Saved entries
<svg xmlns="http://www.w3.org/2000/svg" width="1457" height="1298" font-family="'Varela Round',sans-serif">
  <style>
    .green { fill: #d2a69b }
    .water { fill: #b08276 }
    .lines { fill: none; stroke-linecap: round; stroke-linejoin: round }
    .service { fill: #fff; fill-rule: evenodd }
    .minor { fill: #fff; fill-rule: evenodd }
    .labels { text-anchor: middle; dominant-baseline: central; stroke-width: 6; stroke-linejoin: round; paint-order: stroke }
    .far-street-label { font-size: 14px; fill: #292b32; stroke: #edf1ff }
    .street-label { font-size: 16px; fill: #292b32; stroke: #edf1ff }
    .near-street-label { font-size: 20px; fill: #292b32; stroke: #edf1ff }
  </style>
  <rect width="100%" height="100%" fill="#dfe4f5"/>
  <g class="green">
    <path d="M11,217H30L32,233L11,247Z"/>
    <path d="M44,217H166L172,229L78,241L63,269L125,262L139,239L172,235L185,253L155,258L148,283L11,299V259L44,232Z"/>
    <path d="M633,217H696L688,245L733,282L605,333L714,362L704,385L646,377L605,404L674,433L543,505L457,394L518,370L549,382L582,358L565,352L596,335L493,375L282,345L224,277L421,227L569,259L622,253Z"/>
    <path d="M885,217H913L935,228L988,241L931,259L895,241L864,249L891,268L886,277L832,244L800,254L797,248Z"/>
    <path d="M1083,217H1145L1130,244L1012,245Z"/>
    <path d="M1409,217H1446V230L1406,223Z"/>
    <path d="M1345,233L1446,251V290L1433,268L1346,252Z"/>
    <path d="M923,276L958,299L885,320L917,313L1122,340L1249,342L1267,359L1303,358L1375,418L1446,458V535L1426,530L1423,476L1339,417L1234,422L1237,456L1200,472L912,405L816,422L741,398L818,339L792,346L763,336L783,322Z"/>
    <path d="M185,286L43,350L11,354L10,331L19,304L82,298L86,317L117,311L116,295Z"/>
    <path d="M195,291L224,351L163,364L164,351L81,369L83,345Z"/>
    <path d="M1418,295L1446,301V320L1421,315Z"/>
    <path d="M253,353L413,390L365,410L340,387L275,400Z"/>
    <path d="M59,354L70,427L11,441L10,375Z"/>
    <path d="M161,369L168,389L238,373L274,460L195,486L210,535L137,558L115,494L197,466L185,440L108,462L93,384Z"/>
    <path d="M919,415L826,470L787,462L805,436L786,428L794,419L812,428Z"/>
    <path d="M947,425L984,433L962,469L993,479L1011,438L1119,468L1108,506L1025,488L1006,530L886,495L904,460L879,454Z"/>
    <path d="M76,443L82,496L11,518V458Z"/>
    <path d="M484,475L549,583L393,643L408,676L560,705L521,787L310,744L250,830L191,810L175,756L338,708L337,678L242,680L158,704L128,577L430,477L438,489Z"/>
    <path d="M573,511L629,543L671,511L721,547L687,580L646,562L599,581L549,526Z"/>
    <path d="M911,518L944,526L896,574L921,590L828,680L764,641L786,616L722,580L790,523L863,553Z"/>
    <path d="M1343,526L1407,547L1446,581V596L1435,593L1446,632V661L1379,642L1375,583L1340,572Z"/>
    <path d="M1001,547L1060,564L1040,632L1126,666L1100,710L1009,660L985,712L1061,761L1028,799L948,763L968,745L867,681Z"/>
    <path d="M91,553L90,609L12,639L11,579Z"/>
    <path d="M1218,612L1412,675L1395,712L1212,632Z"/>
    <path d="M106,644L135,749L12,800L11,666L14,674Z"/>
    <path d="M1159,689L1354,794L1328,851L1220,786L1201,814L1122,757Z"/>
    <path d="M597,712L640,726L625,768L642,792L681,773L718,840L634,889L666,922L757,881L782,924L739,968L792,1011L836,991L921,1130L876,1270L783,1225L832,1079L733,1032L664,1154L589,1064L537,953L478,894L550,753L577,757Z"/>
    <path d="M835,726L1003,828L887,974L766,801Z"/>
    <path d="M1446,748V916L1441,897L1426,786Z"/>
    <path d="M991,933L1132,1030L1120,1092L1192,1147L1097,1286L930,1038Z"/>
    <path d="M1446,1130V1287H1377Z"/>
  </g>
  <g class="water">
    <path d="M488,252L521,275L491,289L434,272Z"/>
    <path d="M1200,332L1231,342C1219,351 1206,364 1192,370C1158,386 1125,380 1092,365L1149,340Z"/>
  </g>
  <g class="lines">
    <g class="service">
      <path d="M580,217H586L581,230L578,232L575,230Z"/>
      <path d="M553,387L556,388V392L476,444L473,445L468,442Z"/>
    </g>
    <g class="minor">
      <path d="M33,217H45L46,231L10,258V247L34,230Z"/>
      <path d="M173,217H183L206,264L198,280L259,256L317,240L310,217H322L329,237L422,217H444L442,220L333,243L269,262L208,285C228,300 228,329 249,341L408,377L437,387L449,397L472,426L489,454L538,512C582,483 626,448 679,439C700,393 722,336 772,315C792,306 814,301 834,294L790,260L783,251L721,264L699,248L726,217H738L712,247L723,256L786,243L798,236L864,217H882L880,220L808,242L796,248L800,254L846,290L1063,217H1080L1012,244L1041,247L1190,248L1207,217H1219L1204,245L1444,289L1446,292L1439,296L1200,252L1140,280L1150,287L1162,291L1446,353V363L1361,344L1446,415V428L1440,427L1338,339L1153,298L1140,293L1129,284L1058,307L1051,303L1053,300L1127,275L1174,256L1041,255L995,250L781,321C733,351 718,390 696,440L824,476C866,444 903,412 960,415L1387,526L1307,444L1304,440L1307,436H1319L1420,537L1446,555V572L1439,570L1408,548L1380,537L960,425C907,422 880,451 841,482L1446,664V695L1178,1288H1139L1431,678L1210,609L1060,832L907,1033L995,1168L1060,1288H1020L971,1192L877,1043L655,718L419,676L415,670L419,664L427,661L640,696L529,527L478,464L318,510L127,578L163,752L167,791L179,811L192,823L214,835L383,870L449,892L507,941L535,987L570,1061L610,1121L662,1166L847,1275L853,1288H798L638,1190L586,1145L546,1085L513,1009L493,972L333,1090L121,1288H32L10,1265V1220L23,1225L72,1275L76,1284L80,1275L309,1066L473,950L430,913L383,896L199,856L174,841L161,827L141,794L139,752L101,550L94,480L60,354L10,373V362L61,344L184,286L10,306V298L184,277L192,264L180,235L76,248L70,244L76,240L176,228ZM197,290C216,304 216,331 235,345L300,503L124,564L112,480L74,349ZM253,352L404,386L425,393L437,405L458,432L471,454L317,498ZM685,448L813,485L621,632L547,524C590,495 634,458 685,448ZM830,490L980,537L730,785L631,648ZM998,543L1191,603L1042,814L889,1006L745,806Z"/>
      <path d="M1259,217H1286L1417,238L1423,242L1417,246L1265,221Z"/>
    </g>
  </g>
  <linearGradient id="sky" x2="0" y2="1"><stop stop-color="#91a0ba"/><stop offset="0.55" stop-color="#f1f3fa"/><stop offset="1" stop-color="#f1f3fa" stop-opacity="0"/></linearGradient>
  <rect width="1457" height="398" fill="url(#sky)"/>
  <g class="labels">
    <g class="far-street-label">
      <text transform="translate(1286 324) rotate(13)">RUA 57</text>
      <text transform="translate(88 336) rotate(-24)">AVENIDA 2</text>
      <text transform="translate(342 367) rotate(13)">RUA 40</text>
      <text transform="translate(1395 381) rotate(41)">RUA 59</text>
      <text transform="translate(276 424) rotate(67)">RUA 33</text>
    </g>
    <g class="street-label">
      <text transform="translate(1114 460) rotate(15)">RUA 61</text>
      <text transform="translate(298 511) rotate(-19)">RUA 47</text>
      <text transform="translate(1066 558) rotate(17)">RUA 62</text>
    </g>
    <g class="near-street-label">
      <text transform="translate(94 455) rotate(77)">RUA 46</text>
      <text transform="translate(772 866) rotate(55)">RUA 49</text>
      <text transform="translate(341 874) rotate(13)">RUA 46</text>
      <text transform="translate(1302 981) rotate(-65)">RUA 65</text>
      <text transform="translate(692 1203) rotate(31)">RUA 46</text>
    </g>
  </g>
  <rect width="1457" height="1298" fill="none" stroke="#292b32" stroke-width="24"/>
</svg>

Required action
Count the lines of the data that hold the string "font". The answer should be that number alone.

Answer box
4